From the line containing "zolotaya seriya" through the last line of the data, return those lines exactly as written and nothing more.

(Records supplied begins)

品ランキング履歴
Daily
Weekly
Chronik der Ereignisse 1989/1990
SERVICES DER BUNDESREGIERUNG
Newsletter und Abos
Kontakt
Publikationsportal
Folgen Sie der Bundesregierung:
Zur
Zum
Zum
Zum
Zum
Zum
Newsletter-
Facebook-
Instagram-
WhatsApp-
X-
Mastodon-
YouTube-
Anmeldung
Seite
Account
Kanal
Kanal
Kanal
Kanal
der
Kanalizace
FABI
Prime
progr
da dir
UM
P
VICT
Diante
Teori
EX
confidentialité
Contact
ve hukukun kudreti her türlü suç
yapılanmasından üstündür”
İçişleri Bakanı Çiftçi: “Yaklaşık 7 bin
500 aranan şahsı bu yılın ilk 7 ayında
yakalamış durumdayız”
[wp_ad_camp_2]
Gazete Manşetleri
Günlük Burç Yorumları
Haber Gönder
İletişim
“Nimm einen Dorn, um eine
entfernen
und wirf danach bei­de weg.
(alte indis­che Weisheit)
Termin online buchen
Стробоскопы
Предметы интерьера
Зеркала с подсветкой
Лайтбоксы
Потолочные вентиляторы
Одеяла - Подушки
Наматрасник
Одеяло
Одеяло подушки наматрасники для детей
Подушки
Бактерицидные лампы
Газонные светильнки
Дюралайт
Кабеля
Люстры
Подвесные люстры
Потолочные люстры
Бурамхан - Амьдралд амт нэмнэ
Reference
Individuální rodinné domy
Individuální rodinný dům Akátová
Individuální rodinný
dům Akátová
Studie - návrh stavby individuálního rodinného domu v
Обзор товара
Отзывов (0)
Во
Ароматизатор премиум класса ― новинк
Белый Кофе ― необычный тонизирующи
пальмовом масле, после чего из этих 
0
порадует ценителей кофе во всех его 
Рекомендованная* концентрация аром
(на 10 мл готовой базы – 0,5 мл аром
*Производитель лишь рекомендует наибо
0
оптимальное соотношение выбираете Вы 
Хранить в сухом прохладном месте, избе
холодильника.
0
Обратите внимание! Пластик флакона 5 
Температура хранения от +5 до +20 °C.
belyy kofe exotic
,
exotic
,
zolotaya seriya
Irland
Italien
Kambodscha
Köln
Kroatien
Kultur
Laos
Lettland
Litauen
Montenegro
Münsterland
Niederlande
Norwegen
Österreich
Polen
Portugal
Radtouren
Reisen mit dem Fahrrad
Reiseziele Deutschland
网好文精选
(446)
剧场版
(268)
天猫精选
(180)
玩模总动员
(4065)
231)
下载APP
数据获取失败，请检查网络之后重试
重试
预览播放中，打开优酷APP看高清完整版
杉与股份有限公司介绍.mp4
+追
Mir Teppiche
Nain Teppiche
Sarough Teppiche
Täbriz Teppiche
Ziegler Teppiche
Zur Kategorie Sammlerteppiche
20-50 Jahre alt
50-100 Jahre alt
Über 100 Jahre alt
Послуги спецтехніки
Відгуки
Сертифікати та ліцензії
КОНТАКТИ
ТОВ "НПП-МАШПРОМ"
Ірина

(Records supplied ends)

▶ _Task result_:
zolotaya seriya
Irland
Italien
Kambodscha
Köln
Kroatien
Kultur
Laos
Lettland
Litauen
Montenegro
Münsterland
Niederlande
Norwegen
Österreich
Polen
Portugal
Radtouren
Reisen mit dem Fahrrad
Reiseziele Deutschland
网好文精选
(446)
剧场版
(268)
天猫精选
(180)
玩模总动员
(4065)
231)
下载APP
数据获取失败，请检查网络之后重试
重试
预览播放中，打开优酷APP看高清完整版
杉与股份有限公司介绍.mp4
+追
Mir Teppiche
Nain Teppiche
Sarough Teppiche
Täbriz Teppiche
Ziegler Teppiche
Zur Kategorie Sammlerteppiche
20-50 Jahre alt
50-100 Jahre alt
Über 100 Jahre alt
Послуги спецтехніки
Відгуки
Сертифікати та ліцензії
КОНТАКТИ
ТОВ "НПП-МАШПРОМ"
Ірина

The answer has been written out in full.